• Action item: Each line below should be repeated exactly, but no picture should be carried over.

• Data for analysis:
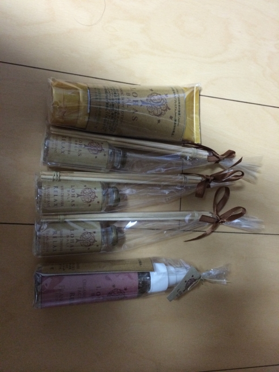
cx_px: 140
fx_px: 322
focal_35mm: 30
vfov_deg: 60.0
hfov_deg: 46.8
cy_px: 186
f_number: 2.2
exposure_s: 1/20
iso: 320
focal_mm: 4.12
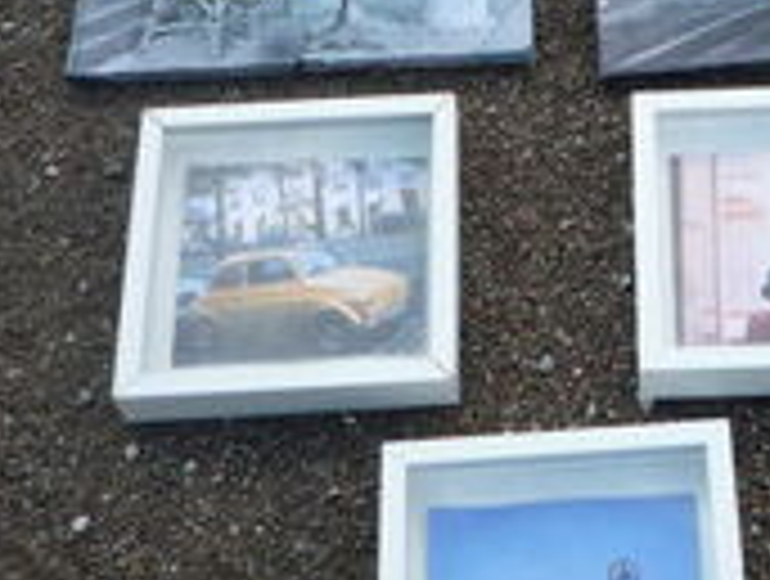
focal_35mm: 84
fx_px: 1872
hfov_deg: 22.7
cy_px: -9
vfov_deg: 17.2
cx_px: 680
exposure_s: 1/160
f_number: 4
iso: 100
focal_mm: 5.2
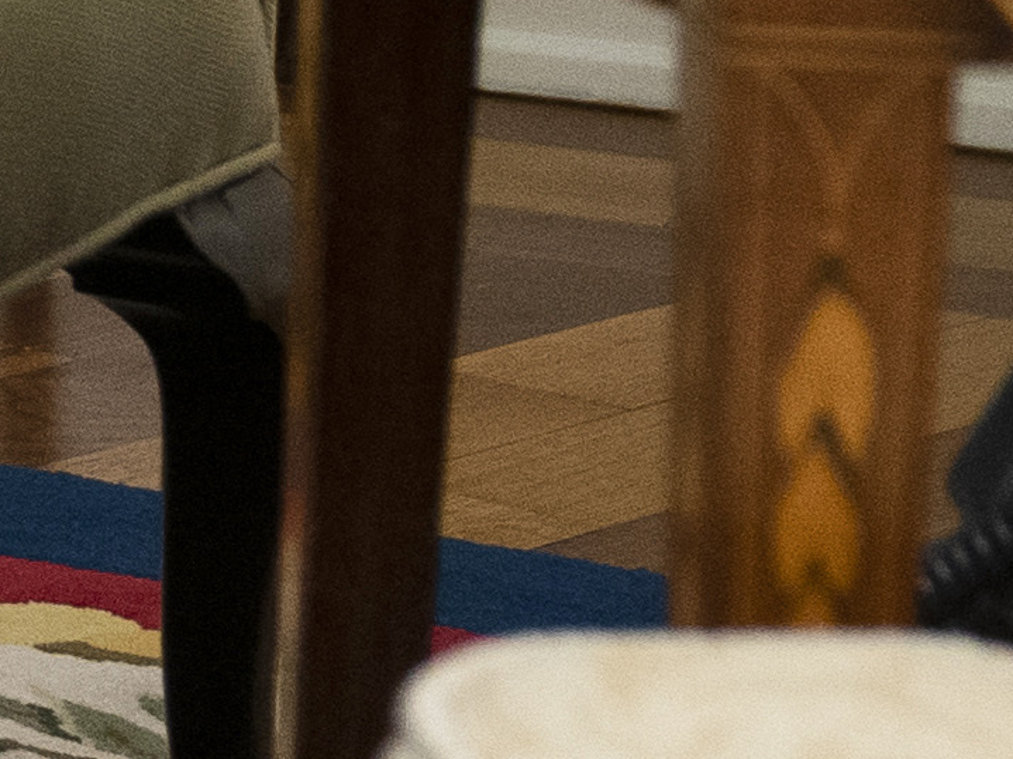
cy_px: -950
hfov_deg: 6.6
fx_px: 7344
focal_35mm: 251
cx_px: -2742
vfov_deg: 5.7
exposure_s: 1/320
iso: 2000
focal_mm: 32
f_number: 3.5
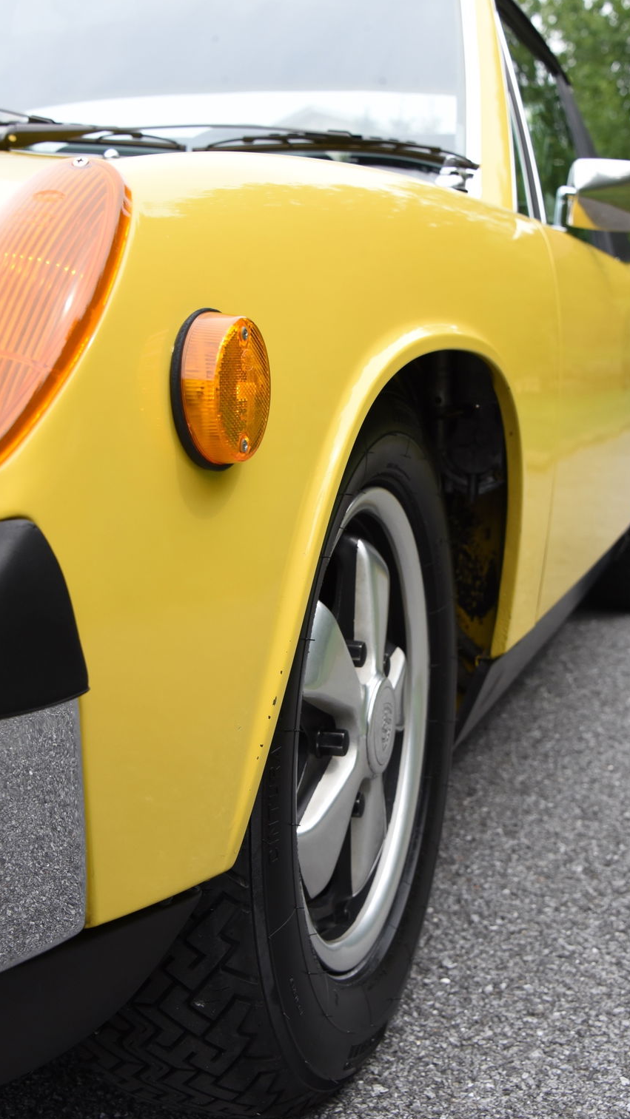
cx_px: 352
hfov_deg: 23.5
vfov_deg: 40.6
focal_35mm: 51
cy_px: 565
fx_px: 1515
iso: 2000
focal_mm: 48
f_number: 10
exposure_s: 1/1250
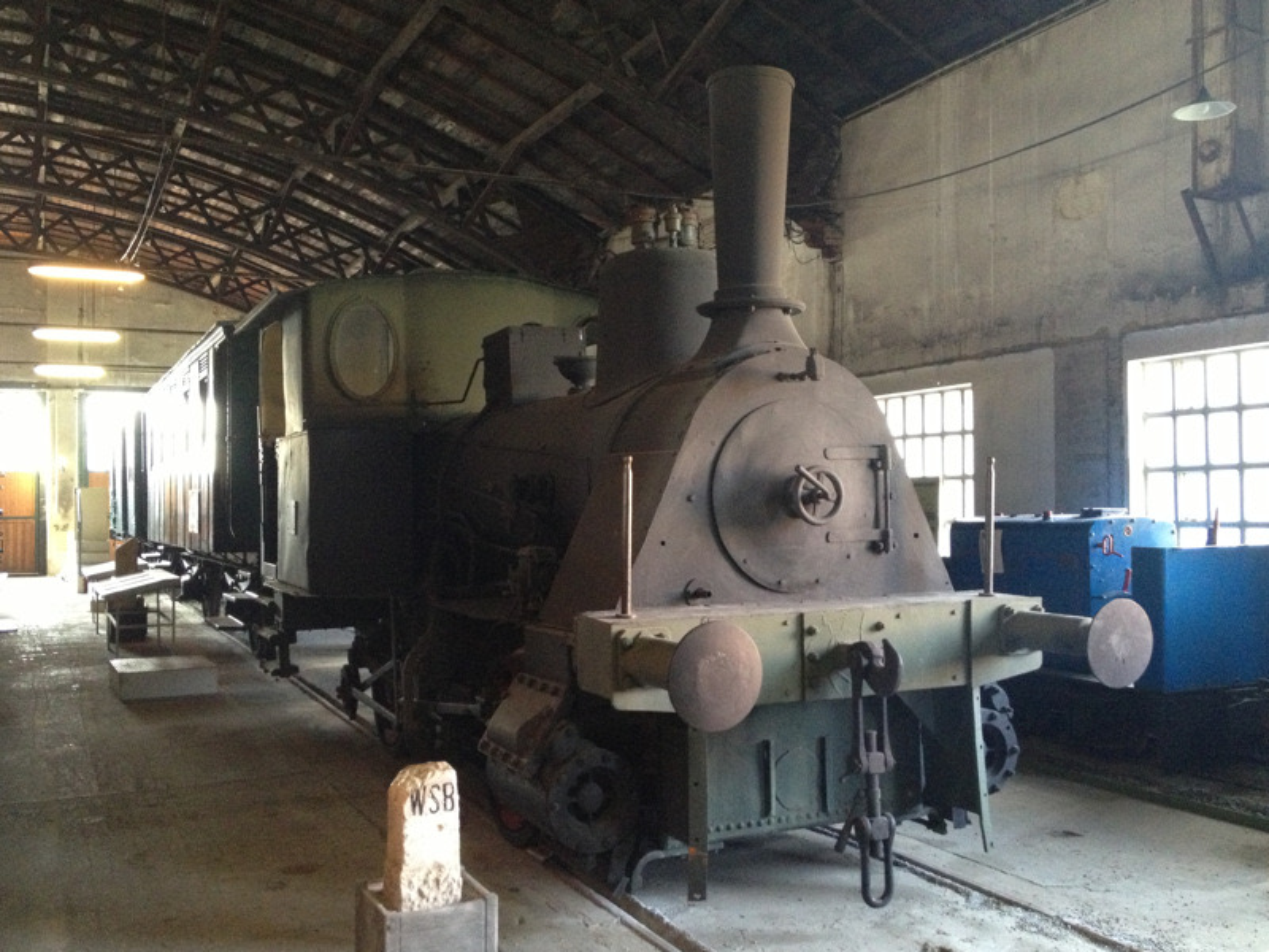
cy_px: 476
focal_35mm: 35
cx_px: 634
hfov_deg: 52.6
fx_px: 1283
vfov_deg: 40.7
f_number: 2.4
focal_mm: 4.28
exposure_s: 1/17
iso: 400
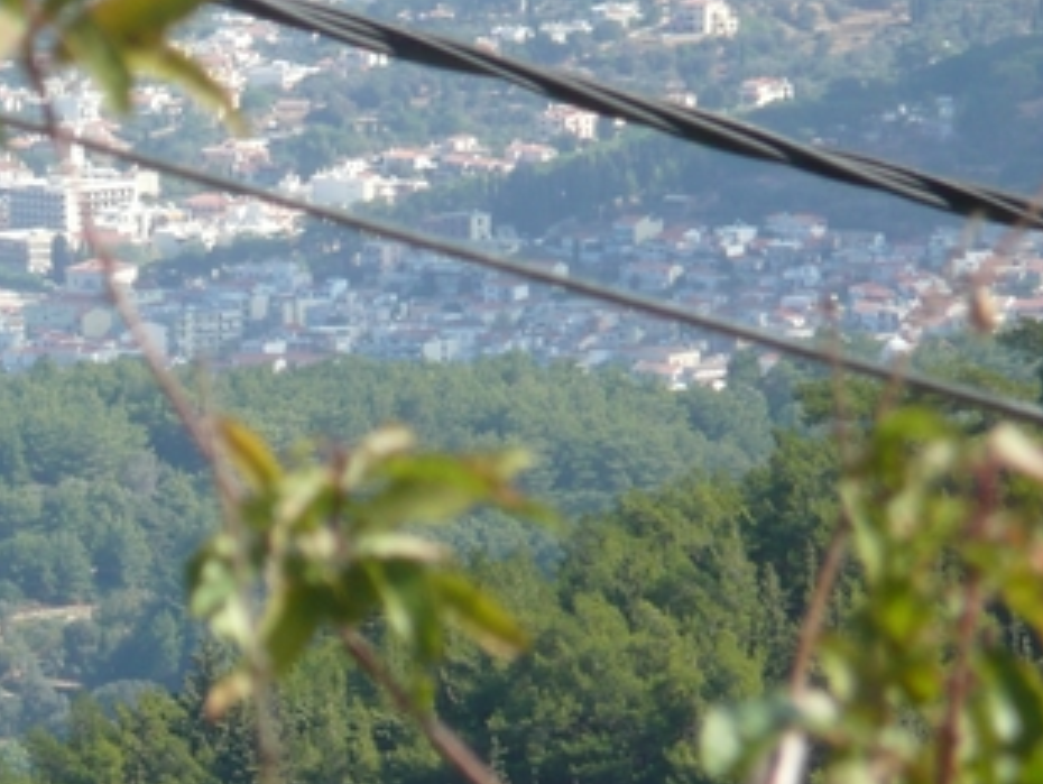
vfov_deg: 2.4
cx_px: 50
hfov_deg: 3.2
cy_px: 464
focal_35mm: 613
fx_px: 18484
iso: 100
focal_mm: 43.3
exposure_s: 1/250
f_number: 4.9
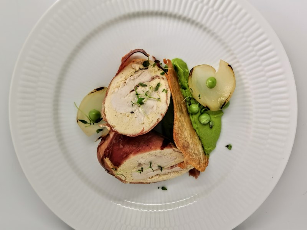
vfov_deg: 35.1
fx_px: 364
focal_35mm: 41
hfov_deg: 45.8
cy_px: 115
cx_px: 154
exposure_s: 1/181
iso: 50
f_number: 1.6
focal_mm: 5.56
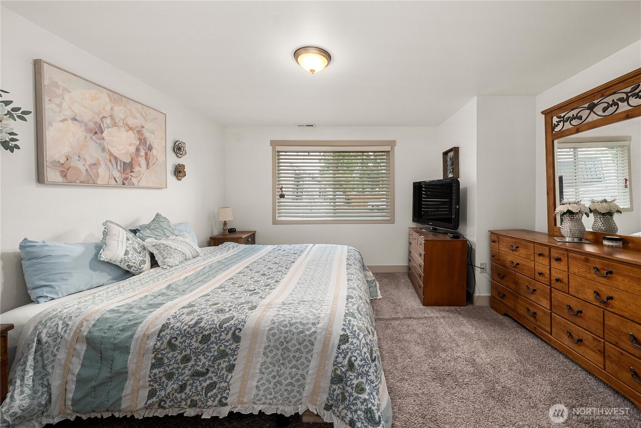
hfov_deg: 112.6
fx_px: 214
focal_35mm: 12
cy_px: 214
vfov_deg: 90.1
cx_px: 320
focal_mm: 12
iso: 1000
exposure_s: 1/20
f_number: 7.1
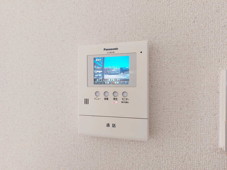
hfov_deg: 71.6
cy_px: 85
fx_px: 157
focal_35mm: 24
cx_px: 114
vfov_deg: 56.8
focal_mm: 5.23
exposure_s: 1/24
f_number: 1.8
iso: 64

• Exercise result:
cx_px: 140
fx_px: 322
focal_35mm: 30
vfov_deg: 60.0
hfov_deg: 46.8
cy_px: 186
f_number: 2.2
exposure_s: 1/20
iso: 320
focal_mm: 4.12
focal_35mm: 84
fx_px: 1872
hfov_deg: 22.7
cy_px: -9
vfov_deg: 17.2
cx_px: 680
exposure_s: 1/160
f_number: 4
iso: 100
focal_mm: 5.2
cy_px: -950
hfov_deg: 6.6
fx_px: 7344
focal_35mm: 251
cx_px: -2742
vfov_deg: 5.7
exposure_s: 1/320
iso: 2000
focal_mm: 32
f_number: 3.5
cx_px: 352
hfov_deg: 23.5
vfov_deg: 40.6
focal_35mm: 51
cy_px: 565
fx_px: 1515
iso: 2000
focal_mm: 48
f_number: 10
exposure_s: 1/1250
cy_px: 476
focal_35mm: 35
cx_px: 634
hfov_deg: 52.6
fx_px: 1283
vfov_deg: 40.7
f_number: 2.4
focal_mm: 4.28
exposure_s: 1/17
iso: 400
vfov_deg: 2.4
cx_px: 50
hfov_deg: 3.2
cy_px: 464
focal_35mm: 613
fx_px: 18484
iso: 100
focal_mm: 43.3
exposure_s: 1/250
f_number: 4.9
vfov_deg: 35.1
fx_px: 364
focal_35mm: 41
hfov_deg: 45.8
cy_px: 115
cx_px: 154
exposure_s: 1/181
iso: 50
f_number: 1.6
focal_mm: 5.56
hfov_deg: 112.6
fx_px: 214
focal_35mm: 12
cy_px: 214
vfov_deg: 90.1
cx_px: 320
focal_mm: 12
iso: 1000
exposure_s: 1/20
f_number: 7.1
hfov_deg: 71.6
cy_px: 85
fx_px: 157
focal_35mm: 24
cx_px: 114
vfov_deg: 56.8
focal_mm: 5.23
exposure_s: 1/24
f_number: 1.8
iso: 64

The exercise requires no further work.